** WHAT YOU HAVE TO DO **
Go to the line holding "Food supplements should" in the entries below and write out exactly every line down to and including the line holding "The adhesive counterweights".

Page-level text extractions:
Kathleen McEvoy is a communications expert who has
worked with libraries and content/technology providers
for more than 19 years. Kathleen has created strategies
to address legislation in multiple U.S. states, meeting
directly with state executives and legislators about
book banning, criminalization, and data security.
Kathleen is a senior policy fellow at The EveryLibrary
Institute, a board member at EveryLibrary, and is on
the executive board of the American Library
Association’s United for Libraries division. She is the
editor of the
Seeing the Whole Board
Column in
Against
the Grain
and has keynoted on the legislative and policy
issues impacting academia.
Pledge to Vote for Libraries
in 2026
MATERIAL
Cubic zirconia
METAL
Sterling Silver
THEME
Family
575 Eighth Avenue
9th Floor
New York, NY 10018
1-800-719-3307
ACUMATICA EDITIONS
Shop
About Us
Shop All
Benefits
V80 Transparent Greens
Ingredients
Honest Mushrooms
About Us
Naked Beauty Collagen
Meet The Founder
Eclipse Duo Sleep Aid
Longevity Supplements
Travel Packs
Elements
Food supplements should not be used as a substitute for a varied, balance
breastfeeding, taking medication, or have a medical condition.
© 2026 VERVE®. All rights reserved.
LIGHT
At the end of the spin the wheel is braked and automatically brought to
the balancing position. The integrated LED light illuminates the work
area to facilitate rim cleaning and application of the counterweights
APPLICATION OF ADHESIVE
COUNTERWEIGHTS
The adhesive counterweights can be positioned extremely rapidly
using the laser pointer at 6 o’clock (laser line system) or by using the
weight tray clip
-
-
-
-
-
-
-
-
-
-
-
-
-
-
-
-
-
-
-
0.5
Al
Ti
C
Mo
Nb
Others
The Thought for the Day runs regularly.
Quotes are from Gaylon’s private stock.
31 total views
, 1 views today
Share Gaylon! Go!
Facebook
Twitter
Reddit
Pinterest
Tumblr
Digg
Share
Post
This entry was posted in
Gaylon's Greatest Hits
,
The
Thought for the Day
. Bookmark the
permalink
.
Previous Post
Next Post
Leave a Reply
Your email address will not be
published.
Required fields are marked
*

** RESPONSE BOX **
Food supplements should not be used as a substitute for a varied, balance
breastfeeding, taking medication, or have a medical condition.
© 2026 VERVE®. All rights reserved.
LIGHT
At the end of the spin the wheel is braked and automatically brought to
the balancing position. The integrated LED light illuminates the work
area to facilitate rim cleaning and application of the counterweights
APPLICATION OF ADHESIVE
COUNTERWEIGHTS
The adhesive counterweights can be positioned extremely rapidly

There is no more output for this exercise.